I guess that we all remember Farrakhan’s remarks as reported in media where he called Whites “blue-eyed devils” and “potential Humans”, described Judaism as a "gutter religion" and said “Jews are "bloodsuckers." Most feel that the only thing that Farrakhan epitomizes is bigotry, hatred and intolerance. Oh, did I mention that Obama contributed over $22,000 to Trinity in 2007? Did I mention that Trinity United Church of Christ recently sanitized their web site in light of the recent controversy?

We have also recently learned that Pastor Emeritus Wright will be literally enjoying the fruits of his labors in a country he has damned in a home currently under construction in suburban Chicago. The home in a private, gated, mostly White community is valued at $1.6 million dollars US. This would appear to be the height of hypocrisy from the man who preached and ranted against those who would approach the alter of materialism. By the way, Wright bought the land and sold it to his church who then gifted the land and home to Wright while also attaching a $10 million line of credit, all according to Foxnews.com. Does something smell in here?

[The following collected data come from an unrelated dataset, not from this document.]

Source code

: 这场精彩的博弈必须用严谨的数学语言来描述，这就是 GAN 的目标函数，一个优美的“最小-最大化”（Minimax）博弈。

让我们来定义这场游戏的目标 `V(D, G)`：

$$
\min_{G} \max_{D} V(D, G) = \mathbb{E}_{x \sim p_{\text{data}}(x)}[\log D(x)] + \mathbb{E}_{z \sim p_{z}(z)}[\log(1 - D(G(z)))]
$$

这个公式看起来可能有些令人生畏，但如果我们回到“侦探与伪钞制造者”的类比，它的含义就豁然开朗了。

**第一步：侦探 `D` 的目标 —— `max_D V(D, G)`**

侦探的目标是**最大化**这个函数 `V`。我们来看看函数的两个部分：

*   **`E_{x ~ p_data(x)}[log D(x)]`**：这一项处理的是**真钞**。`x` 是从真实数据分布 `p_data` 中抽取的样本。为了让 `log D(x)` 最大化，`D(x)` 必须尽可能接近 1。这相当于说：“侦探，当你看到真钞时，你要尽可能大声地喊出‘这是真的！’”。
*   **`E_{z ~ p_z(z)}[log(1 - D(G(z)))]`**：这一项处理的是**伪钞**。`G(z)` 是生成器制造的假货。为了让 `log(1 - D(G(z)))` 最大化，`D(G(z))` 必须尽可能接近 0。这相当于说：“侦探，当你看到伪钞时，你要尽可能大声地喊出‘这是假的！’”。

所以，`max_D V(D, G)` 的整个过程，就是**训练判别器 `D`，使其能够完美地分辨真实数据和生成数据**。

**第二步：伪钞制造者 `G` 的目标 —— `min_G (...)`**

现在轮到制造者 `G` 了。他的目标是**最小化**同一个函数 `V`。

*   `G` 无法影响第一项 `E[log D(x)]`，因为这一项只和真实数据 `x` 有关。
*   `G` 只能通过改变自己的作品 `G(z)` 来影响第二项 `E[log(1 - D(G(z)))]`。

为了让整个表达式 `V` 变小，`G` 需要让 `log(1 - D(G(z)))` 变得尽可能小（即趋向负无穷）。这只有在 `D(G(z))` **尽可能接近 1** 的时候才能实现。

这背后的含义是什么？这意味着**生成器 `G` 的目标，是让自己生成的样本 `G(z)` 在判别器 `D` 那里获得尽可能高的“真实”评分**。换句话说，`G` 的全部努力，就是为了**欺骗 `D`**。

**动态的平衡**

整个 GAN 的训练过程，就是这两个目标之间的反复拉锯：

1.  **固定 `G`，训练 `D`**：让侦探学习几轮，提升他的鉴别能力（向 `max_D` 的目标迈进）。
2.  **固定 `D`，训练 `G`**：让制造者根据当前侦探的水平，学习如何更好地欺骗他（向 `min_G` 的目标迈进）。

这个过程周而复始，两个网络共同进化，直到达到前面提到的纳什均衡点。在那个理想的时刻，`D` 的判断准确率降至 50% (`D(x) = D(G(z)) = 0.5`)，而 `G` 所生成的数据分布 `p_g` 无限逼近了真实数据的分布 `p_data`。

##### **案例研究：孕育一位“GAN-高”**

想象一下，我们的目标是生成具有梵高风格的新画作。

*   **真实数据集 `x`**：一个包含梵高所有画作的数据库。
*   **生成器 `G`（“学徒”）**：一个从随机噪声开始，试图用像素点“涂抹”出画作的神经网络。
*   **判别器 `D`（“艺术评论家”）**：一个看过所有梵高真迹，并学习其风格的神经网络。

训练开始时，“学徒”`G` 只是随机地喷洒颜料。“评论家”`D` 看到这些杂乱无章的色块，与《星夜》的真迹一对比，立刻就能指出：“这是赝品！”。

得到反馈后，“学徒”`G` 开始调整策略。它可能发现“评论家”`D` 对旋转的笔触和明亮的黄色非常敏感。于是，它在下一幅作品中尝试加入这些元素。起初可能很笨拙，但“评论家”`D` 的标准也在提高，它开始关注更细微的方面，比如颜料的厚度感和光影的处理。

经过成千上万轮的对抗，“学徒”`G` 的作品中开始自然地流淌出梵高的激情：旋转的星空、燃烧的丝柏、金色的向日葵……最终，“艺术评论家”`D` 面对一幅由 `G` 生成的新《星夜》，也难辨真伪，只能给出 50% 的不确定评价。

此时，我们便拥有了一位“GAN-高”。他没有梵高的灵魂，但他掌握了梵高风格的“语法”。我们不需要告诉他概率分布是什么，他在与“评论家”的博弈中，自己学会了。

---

Ironically, Wright came to Chicago and the Trinity United Church of Christ when no other church would have him. In thirty-six years he built the church from 87 members to over 10,000 by preaching his militant Black Theology. That growth alone and the influence of James Hal Cone on this rage-filled congregation should send a loud and resounding message though they preach Reconciliation.

I certainly agree that we don’t live in a single culture, indeed, the macro cultures of the South, the North and the West are visibly different. As many of you know I am a student of African Cultures and hold them and their people high. I don’t believe in the homogenization of America which destroys the individual identity. Rather, we are a patchwork quilt of many diverse cultures and values where the ultimate mantra, from many - one, has an even greater meaning.

While it would appear that some of Wright’s inflammatory remarks have been taken out of context, it would appear that Wright continues to embrace those messages and is far from contrite. When does one cross the line from a “straight-talking pragmatist” to an anarchist? At the least we need to delve even further into incendiaries like Wright and his ilk who would foment dissent and hold them accountable for their behaviors.

And, yes, we need to find out where Obama’s heart really is before we all sit in a circle around a campfire, hold hands and sing Kumbyya while Al Qaeda slips up behind us. Will the real Barack Obama please stand up.